As you stroll through the area you will notice in some areas there are basement apartments. The street in this section of town was raised to prevent flooding. The level of the doors into the now basement apartments is the original level of the street.
5:30 Drinks and Dinner in Pioneer Square
By this point you deserve a drink and some dinner. Not short of choices, Pioneer Square is home to some of Seattle’s best restaurants.
For drinks try the aptly named Damn the Weather for a selection of cocktails, wines, beer and ciders. Happy hour ends at 6 pm. (Monday-Friday)
If you haven’t yet tried seafood in Seattle, visit Taylor Shellfish Farms- Oyster Bar in Pioneer Square. With farm to table all the rage at the moment, what better than an oyster bar run by the farmer himself. Taylor Shellfish Farms run several oyster bars around Seattle and you are in luck as one is in Pioneer Square. The Taylor family has been farming shellfish in Puget Sound since 1890.
With a selection of fresh oysters and cocktails and wines handpicked to accompany them, this is the perfect spot for pre-dinner drinks and appetizers. Happy hour is from 4-6 pm Monday-Friday.
And for dinner if you want beautiful Italian food try the well regarded El Terrazzo Carmine, a Pioneer Square institution for over 30 years or the newer El Intermezzo Carmine by the same owner. For a historical twist, try the Good Bar in the renovated Pacific Commercial Building, complete with the vintage bank vaults and a marble bar.
If You Go to Seattle
For flights to Seattle, many airlines both domestic and international service Seattle-Tacoma International Airport.

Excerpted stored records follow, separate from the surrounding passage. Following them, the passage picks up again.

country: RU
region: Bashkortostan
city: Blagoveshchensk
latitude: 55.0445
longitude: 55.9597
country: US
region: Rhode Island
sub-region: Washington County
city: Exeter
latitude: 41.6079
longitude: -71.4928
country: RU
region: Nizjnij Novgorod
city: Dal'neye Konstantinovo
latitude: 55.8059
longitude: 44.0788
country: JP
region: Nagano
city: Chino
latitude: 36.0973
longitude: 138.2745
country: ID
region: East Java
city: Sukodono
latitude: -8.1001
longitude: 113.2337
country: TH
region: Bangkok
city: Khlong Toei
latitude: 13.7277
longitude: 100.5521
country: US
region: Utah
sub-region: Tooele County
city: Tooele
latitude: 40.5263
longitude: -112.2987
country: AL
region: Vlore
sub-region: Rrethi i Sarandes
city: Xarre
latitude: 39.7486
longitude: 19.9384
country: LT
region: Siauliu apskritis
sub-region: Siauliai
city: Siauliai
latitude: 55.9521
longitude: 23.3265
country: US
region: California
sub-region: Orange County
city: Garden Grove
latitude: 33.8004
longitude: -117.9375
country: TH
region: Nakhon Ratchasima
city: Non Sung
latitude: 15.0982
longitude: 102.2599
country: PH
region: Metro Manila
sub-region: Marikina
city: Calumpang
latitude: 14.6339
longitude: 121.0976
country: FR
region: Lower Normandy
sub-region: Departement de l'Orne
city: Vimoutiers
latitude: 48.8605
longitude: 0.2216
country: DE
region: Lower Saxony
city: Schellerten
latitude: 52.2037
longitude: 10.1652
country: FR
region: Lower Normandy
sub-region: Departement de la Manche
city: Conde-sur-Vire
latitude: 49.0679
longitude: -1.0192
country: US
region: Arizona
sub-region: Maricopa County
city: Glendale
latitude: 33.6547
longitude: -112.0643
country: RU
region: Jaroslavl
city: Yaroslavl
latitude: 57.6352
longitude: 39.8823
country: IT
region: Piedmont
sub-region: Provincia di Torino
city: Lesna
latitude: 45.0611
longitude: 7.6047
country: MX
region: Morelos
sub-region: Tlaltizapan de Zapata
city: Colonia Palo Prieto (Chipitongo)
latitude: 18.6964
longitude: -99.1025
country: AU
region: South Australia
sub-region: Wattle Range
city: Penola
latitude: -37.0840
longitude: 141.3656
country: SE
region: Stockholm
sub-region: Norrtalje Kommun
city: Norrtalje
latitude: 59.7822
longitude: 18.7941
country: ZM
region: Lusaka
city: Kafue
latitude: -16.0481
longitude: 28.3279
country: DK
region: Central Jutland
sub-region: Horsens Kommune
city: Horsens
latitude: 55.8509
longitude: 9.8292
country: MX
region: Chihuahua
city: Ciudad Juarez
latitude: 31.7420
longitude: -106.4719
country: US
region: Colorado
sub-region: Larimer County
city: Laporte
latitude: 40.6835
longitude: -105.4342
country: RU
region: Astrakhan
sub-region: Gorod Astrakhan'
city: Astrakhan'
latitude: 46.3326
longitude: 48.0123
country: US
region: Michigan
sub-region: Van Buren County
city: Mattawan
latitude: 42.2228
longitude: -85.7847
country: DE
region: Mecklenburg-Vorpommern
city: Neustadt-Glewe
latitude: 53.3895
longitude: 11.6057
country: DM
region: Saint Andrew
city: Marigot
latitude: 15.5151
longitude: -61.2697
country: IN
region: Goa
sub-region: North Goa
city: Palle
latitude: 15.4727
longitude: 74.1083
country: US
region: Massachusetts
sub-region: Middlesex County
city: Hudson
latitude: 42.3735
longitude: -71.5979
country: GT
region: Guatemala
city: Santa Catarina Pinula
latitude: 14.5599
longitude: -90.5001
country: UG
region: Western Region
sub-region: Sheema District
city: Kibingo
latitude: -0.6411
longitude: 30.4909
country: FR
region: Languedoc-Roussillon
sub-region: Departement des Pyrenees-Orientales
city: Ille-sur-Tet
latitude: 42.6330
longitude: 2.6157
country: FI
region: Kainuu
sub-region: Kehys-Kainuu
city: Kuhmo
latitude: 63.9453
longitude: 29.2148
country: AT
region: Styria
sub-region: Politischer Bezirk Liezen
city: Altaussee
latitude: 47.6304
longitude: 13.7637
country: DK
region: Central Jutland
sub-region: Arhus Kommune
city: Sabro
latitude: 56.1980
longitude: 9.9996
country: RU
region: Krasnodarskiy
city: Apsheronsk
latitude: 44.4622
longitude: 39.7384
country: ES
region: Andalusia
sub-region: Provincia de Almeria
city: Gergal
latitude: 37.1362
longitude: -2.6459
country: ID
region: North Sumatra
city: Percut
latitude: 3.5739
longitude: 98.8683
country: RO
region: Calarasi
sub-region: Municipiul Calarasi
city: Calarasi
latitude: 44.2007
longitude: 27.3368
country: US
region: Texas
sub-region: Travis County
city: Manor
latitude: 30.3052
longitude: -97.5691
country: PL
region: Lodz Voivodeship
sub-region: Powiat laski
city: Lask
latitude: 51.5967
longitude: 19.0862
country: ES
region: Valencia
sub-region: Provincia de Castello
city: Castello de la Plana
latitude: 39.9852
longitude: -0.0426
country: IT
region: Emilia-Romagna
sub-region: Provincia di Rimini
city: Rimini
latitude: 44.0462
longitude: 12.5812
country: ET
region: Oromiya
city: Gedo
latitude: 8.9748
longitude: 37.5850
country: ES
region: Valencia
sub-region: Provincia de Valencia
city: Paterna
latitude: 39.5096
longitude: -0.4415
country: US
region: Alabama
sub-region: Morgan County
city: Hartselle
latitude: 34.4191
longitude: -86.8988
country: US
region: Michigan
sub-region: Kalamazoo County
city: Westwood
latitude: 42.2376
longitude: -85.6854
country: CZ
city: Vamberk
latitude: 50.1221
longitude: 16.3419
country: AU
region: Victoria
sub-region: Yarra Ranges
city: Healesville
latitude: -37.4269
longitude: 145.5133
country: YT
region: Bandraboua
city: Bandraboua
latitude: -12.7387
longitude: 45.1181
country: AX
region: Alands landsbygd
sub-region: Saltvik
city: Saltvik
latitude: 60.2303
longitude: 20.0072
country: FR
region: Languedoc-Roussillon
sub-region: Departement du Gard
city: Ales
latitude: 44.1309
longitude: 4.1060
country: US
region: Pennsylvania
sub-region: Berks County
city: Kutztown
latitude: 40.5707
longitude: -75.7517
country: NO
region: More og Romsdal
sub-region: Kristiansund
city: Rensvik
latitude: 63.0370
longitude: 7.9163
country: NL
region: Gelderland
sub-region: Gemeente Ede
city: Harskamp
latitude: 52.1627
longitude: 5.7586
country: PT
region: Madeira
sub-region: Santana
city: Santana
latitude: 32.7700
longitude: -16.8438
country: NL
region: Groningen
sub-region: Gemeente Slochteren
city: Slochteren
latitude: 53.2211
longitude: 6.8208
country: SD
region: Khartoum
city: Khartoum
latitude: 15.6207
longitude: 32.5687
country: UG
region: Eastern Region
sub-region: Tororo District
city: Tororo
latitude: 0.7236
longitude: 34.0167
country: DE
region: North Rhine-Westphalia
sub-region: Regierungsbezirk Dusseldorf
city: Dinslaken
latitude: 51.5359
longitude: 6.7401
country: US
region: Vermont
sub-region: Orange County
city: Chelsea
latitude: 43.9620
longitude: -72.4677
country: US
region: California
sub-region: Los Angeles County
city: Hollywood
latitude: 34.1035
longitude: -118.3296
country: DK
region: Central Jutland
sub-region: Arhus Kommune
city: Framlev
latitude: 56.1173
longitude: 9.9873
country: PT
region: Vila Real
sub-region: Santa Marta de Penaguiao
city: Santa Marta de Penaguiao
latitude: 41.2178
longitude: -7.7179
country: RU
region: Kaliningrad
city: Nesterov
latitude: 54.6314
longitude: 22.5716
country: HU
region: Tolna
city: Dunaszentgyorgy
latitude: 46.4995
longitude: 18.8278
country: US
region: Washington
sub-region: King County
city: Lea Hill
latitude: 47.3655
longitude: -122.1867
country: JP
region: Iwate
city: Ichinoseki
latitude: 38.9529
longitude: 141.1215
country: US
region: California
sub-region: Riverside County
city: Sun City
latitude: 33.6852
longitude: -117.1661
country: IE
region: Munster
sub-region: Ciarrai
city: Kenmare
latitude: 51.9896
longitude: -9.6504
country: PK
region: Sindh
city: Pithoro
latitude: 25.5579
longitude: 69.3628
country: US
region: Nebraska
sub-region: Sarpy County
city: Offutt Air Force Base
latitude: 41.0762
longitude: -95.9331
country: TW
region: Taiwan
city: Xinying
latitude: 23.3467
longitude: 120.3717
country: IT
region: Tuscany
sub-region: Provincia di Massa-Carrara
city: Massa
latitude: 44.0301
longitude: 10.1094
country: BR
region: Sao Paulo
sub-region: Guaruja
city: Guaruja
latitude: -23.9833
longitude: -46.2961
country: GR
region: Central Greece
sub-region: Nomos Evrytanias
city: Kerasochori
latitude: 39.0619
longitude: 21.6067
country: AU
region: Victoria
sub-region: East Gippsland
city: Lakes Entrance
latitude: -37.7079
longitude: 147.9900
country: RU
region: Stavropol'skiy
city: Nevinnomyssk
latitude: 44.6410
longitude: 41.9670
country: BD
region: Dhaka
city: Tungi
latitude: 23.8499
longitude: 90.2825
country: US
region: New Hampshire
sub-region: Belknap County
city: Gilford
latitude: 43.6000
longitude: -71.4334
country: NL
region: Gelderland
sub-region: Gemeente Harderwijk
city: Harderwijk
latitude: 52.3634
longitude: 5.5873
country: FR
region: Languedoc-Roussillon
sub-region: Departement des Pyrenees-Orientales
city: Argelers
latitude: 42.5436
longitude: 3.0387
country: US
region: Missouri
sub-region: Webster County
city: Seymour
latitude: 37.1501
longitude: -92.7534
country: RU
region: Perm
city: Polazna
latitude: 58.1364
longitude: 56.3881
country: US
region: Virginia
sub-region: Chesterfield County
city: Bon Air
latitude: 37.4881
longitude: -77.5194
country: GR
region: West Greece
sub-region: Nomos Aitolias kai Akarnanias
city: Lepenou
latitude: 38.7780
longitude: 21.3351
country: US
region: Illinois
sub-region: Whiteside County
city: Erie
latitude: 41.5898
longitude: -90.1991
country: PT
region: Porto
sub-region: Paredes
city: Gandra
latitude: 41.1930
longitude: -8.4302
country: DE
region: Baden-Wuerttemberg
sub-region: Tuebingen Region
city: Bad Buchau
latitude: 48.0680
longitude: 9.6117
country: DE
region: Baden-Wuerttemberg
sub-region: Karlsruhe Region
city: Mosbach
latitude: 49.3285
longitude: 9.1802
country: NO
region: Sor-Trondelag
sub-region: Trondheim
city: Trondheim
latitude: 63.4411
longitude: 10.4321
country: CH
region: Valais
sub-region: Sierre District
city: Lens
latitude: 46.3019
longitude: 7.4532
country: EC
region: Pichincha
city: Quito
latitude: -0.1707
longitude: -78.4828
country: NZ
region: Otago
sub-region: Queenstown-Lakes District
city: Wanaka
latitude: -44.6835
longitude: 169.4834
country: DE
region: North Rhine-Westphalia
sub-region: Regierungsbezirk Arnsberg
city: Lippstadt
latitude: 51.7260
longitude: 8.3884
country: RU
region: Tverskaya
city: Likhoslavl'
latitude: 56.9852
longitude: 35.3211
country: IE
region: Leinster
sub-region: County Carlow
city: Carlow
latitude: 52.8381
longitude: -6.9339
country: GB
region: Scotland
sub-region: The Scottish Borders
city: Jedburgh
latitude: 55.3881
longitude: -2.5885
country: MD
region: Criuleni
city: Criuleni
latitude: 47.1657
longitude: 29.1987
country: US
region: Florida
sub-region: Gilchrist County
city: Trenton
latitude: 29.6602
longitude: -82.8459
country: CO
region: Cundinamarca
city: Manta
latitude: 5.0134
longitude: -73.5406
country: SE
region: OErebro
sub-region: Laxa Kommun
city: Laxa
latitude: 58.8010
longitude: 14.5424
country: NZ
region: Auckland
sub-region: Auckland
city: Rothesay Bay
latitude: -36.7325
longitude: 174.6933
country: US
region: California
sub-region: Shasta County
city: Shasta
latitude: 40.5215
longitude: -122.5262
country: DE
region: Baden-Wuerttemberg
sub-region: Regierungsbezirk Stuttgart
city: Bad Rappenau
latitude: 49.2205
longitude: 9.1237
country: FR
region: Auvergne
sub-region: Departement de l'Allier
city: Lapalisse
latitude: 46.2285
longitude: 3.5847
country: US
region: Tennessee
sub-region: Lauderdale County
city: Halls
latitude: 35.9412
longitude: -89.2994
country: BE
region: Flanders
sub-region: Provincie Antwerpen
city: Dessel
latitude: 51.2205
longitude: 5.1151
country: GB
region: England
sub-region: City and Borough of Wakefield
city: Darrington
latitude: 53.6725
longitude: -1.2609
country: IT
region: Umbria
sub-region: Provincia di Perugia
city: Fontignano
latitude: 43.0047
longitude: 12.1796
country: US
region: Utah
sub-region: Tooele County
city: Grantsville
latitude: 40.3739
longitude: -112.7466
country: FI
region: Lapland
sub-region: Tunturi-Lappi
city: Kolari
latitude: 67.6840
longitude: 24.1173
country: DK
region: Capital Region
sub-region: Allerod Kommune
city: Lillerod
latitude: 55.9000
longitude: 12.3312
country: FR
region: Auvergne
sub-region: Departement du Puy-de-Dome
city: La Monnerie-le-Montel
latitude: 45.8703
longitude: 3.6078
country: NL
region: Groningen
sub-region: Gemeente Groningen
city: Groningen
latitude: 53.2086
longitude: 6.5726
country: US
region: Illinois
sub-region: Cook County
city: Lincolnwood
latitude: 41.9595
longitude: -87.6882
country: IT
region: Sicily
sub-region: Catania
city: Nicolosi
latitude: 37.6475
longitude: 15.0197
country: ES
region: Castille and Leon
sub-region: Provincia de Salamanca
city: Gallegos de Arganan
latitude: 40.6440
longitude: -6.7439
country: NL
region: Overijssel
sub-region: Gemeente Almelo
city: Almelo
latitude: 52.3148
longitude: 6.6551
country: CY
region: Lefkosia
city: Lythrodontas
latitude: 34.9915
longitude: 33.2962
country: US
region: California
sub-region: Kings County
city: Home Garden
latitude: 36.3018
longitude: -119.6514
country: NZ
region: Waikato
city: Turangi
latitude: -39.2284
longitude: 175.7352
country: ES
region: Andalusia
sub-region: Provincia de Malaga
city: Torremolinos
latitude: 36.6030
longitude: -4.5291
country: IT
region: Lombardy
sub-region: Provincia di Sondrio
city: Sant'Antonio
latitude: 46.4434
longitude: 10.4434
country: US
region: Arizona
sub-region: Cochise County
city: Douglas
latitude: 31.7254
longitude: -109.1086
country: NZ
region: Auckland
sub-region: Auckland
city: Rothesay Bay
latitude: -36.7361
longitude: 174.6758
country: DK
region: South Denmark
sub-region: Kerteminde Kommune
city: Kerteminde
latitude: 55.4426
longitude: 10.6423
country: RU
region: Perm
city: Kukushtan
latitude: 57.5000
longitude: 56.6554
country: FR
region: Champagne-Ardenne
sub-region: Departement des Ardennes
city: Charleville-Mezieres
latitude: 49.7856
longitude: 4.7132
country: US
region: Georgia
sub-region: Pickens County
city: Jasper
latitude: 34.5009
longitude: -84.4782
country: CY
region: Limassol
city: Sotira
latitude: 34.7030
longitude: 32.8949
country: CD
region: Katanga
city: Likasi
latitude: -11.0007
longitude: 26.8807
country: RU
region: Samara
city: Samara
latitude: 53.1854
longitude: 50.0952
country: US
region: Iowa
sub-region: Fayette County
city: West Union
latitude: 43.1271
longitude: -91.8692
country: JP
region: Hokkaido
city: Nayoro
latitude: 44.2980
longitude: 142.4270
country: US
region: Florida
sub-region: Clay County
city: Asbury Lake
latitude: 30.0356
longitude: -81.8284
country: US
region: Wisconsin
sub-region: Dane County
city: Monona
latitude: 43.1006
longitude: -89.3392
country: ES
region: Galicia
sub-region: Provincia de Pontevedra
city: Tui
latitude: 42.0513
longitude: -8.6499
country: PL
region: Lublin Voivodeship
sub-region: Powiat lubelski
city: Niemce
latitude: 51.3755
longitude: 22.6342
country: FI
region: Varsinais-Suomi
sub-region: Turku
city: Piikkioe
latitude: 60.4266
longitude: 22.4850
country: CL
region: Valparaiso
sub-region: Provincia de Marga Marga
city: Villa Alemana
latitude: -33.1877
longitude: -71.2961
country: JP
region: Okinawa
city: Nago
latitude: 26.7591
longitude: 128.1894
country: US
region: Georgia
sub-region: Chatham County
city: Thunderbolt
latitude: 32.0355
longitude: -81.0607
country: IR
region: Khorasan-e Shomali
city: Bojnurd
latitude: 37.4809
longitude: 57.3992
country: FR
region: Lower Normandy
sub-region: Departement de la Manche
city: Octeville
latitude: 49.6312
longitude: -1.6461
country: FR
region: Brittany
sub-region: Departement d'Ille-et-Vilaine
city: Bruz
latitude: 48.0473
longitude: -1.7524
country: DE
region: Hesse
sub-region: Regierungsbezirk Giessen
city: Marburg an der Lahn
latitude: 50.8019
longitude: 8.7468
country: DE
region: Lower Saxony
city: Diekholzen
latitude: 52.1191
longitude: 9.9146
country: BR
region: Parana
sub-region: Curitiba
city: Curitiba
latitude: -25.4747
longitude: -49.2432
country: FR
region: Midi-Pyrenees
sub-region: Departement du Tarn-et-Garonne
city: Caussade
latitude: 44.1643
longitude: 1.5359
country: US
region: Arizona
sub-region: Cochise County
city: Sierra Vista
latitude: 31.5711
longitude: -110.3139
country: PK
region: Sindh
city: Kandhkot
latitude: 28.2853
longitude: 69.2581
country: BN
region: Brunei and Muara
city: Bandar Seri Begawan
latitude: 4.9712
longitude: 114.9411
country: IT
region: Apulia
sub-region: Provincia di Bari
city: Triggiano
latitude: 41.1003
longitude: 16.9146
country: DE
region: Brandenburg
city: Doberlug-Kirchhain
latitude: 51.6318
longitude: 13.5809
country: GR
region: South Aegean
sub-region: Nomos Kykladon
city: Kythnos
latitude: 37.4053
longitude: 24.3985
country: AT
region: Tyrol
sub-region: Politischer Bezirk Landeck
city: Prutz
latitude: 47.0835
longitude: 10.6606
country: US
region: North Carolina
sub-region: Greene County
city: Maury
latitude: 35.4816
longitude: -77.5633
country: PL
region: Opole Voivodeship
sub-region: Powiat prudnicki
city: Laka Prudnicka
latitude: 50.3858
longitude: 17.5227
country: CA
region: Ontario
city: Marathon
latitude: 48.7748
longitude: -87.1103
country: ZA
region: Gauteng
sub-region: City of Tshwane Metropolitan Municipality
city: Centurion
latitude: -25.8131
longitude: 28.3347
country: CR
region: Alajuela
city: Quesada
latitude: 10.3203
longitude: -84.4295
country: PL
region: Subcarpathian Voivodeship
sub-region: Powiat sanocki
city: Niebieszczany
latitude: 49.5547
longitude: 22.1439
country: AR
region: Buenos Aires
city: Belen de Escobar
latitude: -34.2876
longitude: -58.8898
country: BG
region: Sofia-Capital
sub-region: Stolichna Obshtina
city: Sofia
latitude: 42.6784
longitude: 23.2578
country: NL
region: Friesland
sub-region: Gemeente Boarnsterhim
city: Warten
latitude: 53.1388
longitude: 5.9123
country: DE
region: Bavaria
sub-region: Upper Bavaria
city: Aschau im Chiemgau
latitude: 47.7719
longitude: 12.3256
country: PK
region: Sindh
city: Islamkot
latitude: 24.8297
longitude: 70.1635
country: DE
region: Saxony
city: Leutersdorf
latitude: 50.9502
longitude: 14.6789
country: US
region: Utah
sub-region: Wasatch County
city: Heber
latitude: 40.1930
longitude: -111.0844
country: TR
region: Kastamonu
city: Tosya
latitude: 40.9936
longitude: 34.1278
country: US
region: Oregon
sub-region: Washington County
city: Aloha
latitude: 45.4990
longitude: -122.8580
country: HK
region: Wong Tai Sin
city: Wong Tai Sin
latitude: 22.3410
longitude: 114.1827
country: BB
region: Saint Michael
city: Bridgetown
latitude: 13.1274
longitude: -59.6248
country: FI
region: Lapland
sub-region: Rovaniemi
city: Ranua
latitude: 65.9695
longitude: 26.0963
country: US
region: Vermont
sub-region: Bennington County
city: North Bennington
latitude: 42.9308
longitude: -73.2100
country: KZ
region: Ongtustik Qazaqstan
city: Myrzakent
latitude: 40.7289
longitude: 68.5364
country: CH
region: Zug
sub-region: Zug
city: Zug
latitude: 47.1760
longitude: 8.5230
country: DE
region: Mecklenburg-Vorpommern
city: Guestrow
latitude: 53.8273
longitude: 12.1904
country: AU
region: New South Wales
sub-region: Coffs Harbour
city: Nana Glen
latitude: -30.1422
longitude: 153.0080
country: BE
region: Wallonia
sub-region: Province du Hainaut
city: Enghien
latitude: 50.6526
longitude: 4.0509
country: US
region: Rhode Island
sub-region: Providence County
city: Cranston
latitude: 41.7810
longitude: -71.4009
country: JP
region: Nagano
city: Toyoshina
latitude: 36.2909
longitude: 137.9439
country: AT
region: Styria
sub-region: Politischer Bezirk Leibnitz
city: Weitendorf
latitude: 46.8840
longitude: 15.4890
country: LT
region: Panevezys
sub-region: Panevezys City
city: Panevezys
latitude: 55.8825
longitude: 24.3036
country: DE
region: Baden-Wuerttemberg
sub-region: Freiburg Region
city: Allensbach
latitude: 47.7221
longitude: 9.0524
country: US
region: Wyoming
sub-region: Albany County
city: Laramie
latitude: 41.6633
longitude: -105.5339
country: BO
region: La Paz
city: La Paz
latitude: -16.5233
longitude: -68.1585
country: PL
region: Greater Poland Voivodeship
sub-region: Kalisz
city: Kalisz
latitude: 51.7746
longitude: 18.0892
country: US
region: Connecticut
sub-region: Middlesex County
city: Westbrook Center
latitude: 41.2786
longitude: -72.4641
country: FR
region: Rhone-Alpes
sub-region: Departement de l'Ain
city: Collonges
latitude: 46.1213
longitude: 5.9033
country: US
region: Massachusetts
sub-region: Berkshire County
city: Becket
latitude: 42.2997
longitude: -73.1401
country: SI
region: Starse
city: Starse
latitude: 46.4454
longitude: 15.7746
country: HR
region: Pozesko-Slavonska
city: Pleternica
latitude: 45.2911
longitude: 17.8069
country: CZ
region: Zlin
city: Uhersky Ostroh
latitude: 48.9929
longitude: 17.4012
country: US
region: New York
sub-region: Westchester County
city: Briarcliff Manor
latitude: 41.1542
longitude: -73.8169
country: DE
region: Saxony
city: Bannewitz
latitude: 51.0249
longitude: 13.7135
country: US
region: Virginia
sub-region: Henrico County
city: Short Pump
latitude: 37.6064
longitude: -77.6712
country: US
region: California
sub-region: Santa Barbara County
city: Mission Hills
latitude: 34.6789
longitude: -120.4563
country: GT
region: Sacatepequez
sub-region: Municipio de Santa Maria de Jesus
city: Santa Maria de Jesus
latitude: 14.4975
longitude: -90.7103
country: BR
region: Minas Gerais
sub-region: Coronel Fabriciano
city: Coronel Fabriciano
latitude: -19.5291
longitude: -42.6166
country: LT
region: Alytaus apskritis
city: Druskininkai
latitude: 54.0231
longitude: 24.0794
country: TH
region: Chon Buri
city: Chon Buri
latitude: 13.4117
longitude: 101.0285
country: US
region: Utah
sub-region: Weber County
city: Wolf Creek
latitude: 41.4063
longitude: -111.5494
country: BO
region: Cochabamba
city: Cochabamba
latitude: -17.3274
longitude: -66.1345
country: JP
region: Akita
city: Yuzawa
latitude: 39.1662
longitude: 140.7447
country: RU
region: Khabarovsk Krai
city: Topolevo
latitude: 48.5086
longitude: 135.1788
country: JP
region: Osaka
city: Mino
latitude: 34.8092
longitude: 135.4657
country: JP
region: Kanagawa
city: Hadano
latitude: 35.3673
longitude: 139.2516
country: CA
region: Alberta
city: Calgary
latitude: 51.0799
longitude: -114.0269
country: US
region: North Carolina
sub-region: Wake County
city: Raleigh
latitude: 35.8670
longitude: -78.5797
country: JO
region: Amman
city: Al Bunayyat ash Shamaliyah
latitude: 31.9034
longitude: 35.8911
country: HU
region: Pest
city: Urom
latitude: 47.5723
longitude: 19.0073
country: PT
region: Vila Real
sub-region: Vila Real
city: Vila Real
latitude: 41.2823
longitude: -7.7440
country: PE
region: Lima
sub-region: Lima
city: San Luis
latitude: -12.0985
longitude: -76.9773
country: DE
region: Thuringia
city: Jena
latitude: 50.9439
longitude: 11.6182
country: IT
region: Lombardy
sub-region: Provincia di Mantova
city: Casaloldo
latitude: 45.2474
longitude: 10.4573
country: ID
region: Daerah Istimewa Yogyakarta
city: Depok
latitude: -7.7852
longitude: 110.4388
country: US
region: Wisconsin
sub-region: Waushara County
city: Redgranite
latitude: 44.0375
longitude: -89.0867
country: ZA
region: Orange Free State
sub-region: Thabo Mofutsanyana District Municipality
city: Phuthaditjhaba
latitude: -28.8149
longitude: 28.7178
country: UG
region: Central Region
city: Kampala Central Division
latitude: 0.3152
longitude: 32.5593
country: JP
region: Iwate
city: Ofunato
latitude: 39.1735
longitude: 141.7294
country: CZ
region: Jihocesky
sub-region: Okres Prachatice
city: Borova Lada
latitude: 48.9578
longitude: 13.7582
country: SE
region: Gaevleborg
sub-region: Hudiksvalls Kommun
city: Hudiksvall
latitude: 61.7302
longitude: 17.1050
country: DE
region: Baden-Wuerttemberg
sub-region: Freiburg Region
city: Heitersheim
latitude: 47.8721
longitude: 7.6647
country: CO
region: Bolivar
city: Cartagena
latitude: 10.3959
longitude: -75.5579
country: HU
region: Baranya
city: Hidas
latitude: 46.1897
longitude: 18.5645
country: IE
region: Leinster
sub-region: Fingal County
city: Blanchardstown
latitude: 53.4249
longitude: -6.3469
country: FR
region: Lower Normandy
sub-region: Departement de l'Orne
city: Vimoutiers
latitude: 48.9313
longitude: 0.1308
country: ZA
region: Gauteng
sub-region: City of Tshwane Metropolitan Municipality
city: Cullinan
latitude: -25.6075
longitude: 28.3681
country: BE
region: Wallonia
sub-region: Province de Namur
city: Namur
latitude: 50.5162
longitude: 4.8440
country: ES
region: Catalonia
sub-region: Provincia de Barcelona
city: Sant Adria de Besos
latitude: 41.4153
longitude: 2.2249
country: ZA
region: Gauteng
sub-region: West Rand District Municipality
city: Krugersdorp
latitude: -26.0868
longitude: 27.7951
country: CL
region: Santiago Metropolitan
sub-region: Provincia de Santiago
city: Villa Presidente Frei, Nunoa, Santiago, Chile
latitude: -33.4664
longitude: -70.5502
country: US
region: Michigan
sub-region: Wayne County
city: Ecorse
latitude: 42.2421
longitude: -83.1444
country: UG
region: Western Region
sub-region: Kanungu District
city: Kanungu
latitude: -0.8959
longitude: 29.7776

There is light rail service direct from the airport to the city center. Trams run regularly.
If you are exploring Seattle following a cruise, the Port of Seattle offers a free luggage valet service which transfers your luggage from the cruise ship direct to the airport so you can explore Seattle for the day luggage free.
Where to Stay in Seattle
There are the usual national and international hotels in Seattle. As well as several smaller boutique hotels. There are several options near Pikes Place Market if you would like to stay near the start of this itinerary or some nice hotels with views of the water.
If You Have More than One Day in Seattle: Other Day Trips near Seattle
A popular cruise port, many cruises begin or end in Seattle. This itinerary is a wonderful way to explore Seattle if you have a day before or after your cruise. If you have more time, Mt. Rainier (approximately 2 hours) and Bainbridge Island (via the ferry, about 35 minutes) make enjoyable day trips.